→ Tâche:
Dans le texte sur la monodie, quel ouvrage de Jean-Jacques Rousseau est cité pour l'expression « qui ne roule que sur deux sons » ?

→ Texte:
━━━━━━━━━━━━━━━━
Rédaction et adaptation des illustrations sonores d’après les notes prises lors de La leçon de musique du 6 avril 2007 à la Mairie du XXe à Paris. Plus de détails? Voir mes 20 Leçons d’harmonie
Au début était…la monodie, le cantus en ison, le chant mélodique a capella, un chant égal « qui ne roule que sur deux sons » comme le dit joliment Jean-Jacques Rousseau dans son Dictionnaire de la musique.
Un chant sans aucun accompagnement, tel que le chantaient peut-être les premiers chrétiens dans leurs églises…
Écoutons ce « Super flumina Babylonis » [1]:
On ne parlait pas d’harmonie à l’époque, pas plus que d’harmonie entre les peuples… Le Peace and Love viendra beaucoup plus tard, après les « notes qui s’aiment » de Mozart.
━━━━━━━━━━━━━━━━
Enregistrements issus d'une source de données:
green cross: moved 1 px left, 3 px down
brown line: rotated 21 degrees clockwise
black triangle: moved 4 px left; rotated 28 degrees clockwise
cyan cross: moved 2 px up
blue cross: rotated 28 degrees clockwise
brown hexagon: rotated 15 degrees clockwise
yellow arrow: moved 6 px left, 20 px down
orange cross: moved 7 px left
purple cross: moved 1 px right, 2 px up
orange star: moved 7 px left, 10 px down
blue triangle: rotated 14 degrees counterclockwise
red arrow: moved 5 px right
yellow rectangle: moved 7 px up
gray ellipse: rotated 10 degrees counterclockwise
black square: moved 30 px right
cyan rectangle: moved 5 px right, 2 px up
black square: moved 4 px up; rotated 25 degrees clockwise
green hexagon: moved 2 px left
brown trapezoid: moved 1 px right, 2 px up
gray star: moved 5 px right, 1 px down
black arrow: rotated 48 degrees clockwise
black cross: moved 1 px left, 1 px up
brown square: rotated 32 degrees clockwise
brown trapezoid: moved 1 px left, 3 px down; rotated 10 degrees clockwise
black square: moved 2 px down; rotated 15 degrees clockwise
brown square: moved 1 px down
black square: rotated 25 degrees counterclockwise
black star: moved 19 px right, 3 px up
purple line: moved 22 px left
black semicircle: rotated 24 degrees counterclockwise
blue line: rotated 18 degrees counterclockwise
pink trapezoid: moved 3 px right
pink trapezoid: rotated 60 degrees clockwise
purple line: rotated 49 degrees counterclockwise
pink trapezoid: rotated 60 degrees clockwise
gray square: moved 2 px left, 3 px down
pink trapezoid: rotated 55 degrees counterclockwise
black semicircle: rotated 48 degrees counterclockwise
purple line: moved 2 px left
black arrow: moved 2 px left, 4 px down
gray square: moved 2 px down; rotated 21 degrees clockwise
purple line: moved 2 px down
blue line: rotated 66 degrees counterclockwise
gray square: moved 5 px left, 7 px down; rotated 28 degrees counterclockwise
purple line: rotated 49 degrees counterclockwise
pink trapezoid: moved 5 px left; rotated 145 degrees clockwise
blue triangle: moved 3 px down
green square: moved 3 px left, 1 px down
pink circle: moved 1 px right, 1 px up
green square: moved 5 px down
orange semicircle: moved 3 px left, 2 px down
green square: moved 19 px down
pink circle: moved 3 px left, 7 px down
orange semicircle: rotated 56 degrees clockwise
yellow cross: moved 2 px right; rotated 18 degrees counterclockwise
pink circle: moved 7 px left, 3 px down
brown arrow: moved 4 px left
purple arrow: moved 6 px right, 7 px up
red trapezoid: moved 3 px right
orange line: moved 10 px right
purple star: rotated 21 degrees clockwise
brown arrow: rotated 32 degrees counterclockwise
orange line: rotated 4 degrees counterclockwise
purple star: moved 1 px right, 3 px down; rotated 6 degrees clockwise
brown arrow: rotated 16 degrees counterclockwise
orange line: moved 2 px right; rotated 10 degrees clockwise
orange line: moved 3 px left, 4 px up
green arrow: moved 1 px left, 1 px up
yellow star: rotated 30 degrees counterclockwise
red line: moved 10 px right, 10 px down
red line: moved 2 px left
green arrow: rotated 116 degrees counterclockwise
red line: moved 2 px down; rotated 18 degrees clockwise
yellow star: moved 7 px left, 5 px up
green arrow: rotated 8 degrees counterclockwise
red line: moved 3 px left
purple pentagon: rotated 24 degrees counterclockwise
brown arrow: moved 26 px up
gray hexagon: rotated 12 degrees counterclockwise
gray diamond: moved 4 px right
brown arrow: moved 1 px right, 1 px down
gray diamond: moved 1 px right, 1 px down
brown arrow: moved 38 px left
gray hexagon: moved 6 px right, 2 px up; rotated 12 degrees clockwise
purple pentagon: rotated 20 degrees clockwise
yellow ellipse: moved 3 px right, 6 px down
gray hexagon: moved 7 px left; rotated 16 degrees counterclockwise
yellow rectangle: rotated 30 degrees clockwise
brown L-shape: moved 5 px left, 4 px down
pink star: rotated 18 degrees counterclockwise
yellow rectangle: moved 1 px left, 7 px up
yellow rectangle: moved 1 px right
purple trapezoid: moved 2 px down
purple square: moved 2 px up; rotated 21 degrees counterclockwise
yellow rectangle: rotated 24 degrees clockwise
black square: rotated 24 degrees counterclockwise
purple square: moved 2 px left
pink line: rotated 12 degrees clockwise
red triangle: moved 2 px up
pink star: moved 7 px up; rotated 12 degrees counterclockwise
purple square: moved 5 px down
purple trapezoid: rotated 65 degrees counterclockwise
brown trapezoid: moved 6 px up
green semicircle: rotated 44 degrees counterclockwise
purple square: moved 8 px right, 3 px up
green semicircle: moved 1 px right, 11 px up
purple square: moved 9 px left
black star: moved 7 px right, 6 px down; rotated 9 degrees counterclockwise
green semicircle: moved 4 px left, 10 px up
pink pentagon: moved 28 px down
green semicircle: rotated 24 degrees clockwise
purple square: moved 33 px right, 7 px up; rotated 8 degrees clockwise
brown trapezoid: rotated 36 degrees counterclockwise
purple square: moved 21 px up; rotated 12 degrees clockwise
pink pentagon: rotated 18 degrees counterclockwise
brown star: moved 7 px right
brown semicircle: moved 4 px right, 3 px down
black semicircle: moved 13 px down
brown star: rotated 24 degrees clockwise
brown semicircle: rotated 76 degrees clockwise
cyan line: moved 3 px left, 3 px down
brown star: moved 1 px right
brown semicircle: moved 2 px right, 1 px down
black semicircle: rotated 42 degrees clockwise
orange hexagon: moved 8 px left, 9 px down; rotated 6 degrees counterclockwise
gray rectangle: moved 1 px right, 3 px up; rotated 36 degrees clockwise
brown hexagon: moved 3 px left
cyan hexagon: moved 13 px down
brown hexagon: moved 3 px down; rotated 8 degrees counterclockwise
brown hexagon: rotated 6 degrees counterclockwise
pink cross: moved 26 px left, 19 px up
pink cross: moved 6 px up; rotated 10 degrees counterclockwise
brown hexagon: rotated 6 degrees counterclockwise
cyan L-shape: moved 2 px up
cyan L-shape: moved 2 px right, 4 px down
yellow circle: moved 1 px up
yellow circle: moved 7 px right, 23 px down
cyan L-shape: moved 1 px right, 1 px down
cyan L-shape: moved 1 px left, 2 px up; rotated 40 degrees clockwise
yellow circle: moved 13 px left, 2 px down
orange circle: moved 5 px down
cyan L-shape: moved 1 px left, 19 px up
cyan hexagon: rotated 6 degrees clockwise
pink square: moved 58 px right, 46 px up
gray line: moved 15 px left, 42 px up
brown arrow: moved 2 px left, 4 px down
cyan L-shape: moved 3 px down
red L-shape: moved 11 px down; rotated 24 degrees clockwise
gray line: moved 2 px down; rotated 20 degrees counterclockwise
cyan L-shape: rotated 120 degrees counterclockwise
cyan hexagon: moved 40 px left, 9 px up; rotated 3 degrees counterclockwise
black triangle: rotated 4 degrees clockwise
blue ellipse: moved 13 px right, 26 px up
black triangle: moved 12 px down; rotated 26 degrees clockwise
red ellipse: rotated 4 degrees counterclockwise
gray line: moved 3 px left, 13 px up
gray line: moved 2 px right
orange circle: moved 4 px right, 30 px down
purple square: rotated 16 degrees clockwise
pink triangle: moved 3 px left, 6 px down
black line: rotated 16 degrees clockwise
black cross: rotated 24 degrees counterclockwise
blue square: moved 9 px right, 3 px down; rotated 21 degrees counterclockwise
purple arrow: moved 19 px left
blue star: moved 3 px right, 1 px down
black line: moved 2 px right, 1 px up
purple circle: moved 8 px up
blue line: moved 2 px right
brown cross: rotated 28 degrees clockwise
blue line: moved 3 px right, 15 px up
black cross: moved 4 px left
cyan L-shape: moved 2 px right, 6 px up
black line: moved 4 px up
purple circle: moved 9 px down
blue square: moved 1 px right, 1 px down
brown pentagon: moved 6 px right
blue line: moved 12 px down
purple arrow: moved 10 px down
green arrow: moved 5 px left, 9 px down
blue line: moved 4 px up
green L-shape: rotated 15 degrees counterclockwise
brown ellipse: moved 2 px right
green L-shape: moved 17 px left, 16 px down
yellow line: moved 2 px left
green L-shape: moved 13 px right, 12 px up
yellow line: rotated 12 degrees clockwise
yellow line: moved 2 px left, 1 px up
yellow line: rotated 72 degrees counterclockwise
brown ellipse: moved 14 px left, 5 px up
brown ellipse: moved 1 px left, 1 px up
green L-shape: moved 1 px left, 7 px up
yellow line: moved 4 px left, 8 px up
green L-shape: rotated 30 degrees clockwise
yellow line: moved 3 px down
━━━━━━━━━━━━━━━━
→ Réponse:
Son Dictionnaire de la musique.